● **Collected data**:
--- START ---

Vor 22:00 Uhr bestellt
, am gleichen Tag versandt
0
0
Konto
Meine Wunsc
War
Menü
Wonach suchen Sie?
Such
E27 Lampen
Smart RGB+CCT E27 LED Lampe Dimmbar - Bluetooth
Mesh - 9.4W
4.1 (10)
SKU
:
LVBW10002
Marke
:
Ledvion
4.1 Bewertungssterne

--- END ---

● **ABOUT THIS EXERCISE**: For this exercise, output all the data exactly as shown above.

● **TASK ANSWER**:
Vor 22:00 Uhr bestellt
, am gleichen Tag versandt
0
0
Konto
Meine Wunsc
War
Menü
Wonach suchen Sie?
Such
E27 Lampen
Smart RGB+CCT E27 LED Lampe Dimmbar - Bluetooth
Mesh - 9.4W
4.1 (10)
SKU
:
LVBW10002
Marke
:
Ledvion
4.1 Bewertungssterne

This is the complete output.